Source document »
- Opening Delimiter -
Update, Extract, and Shift - 2025.2 English - UG1079

AI Engine Kernel and Graph Programming Guide (UG1079)

Document ID
UG1079
Release Date
2025-11-26
Version
2025.2 English

Use the upd_v(), upd_w(), and upd_x() intrinsic functions to update 128-bit (v), 256-bit (w), and 512-bit (x) portions of vector registers.

Note: The updates overwrite a portion of the larger vector with the new data while keeping the other part of the vector alive. This alive state of the larger vector persists through multiple updates. Keeping too many vectors alive unnecessarily can cause register spillage and reduce performance.

Similarly, you can use ext_v(), ext_w(), and ext_x() intrinsic functions to extract portions of the vector.

Use the upd_elem() and ext_elem() intrinsic functions to update or extract individual elements. These must be used when loading or storing values that are not in contiguous memory locations and require multiple clock cycles to load or store a vector. In the following example, the 0th element of vector v1 is updated with the value of a - which is 100.

int a = 100;
v4int32 v1 = upd_elem(undef_v4int32(), 0, a);

Another important use is to move data to the scalar unit and do an inverse or sqrt. The following example, extracts the 0th element of vector vf and stores it in the scalar variable f.

v4float vf;
float f=ext_elem(vf,0);
float i_f=invsqrt(f);

You can use the shft_elem() intrinsic function to update a vector by inserting a new element at the beginning of a vector and shifting the other elements by one.

Accumulator registers can be updated from vector registers by ups intrinsic function. Accumulator registers can also be half-updated using the upd_hi and upd_lo intrinsic functions.
//From v16int32 to v16acc48
v16int32 v;
v16acc48 acc = upd_lo(acc, ups(ext_w(v, 0), 0)); 
acc = upd_hi(acc, ups(ext_w(v, 1), 0));
- Closing Delimiter -
Required tasks »
a – Please rewrite the stretch of the AI Engine guide page from "You can use the" through "upd_lo intrinsic functions.", replacing "Accumulator registers" with "Accumulator banks".
b – Which intrinsic functions does the AI Engine guide page name for extracting data from vectors?

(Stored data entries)
- Opening Delimiter -
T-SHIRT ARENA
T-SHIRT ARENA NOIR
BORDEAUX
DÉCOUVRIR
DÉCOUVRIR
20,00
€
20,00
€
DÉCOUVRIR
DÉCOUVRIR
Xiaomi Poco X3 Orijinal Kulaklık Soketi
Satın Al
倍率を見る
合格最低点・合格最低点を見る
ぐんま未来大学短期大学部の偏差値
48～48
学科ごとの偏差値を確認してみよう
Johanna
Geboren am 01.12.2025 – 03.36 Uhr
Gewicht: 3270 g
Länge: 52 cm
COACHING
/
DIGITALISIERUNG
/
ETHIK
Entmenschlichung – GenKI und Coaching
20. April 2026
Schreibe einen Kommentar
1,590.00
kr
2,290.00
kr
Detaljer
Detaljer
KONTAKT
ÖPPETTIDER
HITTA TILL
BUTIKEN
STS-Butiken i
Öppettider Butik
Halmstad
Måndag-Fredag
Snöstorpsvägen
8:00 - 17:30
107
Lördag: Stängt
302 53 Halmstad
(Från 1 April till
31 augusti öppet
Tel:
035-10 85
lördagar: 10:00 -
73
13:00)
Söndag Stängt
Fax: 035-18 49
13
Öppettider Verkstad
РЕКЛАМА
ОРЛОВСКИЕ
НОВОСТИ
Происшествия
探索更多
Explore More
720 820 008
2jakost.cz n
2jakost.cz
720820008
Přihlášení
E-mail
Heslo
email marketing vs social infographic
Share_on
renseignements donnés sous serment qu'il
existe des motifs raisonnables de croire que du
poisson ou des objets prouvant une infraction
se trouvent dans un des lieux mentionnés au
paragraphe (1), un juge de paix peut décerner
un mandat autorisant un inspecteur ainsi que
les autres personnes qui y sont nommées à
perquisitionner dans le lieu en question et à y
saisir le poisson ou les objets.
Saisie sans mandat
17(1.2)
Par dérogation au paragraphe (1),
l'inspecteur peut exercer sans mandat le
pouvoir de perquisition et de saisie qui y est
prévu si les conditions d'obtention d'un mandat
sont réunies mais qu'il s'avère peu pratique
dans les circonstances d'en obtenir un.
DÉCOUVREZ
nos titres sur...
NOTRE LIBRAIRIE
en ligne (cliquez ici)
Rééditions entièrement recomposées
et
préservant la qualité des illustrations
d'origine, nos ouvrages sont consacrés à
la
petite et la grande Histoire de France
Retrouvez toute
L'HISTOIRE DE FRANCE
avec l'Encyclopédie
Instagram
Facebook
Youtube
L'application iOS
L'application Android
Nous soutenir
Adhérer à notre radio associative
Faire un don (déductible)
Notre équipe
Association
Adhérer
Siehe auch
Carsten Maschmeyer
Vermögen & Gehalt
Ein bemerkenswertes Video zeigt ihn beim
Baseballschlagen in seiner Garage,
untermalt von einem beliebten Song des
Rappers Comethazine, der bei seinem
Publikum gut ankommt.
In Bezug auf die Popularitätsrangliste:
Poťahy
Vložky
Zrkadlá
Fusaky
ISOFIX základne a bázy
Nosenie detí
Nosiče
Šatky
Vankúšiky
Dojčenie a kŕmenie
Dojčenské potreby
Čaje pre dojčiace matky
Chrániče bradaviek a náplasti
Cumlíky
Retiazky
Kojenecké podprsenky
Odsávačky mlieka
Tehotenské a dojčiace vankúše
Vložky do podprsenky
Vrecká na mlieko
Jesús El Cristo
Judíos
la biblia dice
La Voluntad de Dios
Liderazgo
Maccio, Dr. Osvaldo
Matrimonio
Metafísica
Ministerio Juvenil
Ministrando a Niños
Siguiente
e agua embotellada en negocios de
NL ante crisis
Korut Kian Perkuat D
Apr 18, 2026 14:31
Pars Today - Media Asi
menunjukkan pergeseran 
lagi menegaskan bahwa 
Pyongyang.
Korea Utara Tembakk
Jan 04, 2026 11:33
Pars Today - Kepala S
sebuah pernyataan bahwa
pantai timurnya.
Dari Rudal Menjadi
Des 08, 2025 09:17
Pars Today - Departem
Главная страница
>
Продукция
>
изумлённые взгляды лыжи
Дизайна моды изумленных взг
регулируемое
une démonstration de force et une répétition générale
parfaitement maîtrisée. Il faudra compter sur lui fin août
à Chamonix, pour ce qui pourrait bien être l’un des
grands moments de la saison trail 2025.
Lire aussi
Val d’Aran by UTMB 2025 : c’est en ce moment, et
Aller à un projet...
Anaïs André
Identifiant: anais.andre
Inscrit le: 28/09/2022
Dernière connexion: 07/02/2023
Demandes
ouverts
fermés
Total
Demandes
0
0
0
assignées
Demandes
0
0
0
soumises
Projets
- Closing Delimiter -
Task-by-task outputs »
a –
You can use the shft_elem() intrinsic function to update a vector by inserting a new element at the beginning of a vector and shifting the other elements by one.

Accumulator banks can be updated from vector registers by ups intrinsic function. Accumulator banks can also be half-updated using the upd_hi and upd_lo intrinsic functions.

b – ext_v(), ext_w(), ext_x(), and ext_elem()